As an interracial couple in America, the Blessmans are a relatively rare pairing – but such couples are not nearly as rare as they used to be. A study by the Pew Research Center found that in 2010 about 15 percent of all new marriages in the U.S. were between spouses of a different race or ethnicity – more than double the 6.7 percent in 1980.
The surge has brought the percentage of all current U.S. marriages that are interracial to 8.4 percent.
Increased acceptance for interracial couples, married or not, is all over the media. Hit television dramas like ABC’s “Scandal” and “Grey’s Anatomy” depict such relationships as the norm and with hardly any mention of race. Commercials selling anything from Ikea furniture to cream cheese to Cheerios are featuring more racially mixed couples.
Even in politics, where for many years it was considered a drawback to be in an interracial relationship, there’s been a shift. In New York City, Bill de Blasio, a white man married to a black woman, won the mayoral race. In Illinois, two prominent white political figures, Gov. Pat Quinn and former Chicago Mayor Richard M. Daley, are dating black women. And of course, President Obama is the product of an interracial marriage.

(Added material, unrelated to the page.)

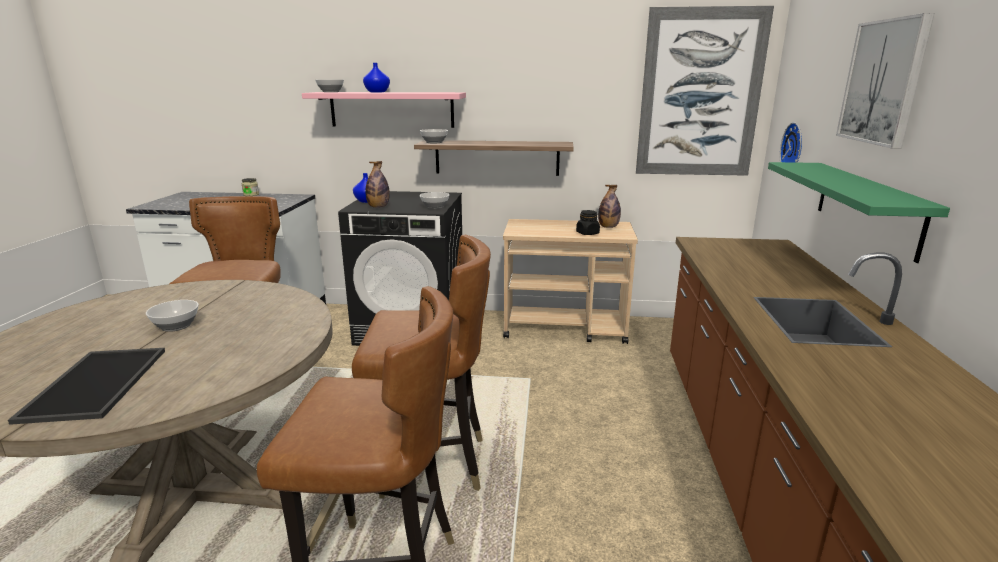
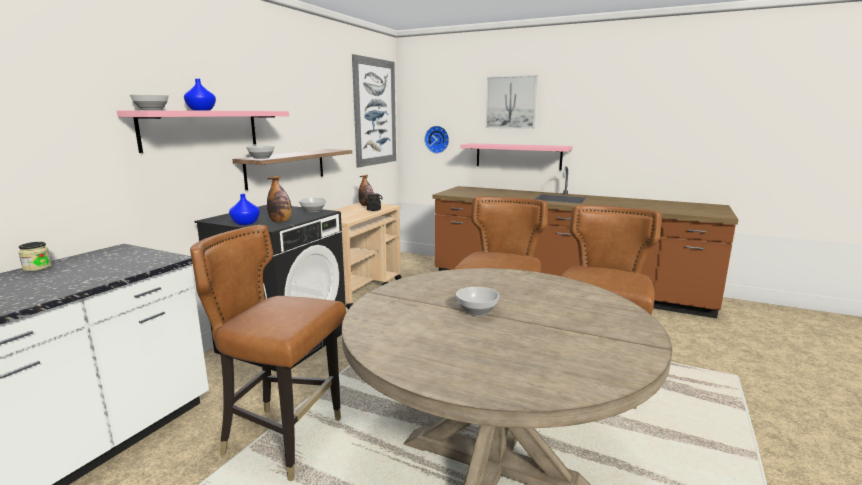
camera: 70 degrees left, 5 degrees down
tray [8,348,165,425] -> none
green shelf [768,162,950,263] -> pink shelf [460,143,573,170]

Even so, experts say modern mixed-race relationships, like the country’s racial past, can be complicated.
“When I research in white communities across the class division and the country, people say they’re fine with interracial relationships,” said Erica Chito Childs, an associate professor of sociology at Hunter College/CUNY Graduate Center.

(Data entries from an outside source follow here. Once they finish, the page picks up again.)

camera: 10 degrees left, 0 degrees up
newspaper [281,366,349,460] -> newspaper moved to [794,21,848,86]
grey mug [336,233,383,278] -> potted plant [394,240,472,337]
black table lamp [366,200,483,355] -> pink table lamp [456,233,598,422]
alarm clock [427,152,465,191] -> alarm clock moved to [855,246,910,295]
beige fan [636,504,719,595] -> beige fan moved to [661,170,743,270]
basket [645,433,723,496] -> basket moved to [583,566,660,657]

“But they also say, ‘Why do it? Marriage is difficult enough. Why make it more difficult?’ You hear about young people growing up in a more multiracial world and being so much more accepting, but the majority says dating is fine, marriage is not.”
She said that many young people still live in racially homogenous neighborhoods and their first pool of partners tends to reflect that. In addition, first marriages are often more closely tied to the expectations of family and community members.
The Pew Research Center study released last year, using 2010 data, is the most recent major look at interracial relationships. It found that among new marriages in 2010, Asians were the group most likely to intermarry, at 27.7 percent. Hispanics were next at 25.7 percent, then blacks at 17.1 percent and whites at 9.4 percent. For the Pew study, marriages between two people who are mixed-race weren’t considered interracial.
Online dating has made it easier for people who want to date interracially but don’t work together or hang out in racially diverse circles.
“It provides a safe space for people who are afraid of rejection and don’t feel comfortable walking up to someone of a different race and asking them out,” said Hunter College’s Childs, the author of “Fade to Black and White: Interracial Images in Popular Culture.”
And social media can provide online communities where like-minded people can chat and be supportive, but they also can be havens for ugly debates.
Officials at the online dating service Match.com say that over the past three years, members age 30 to 49 have made up the largest group open to interracially dating, with 36 percent of them actually doing so.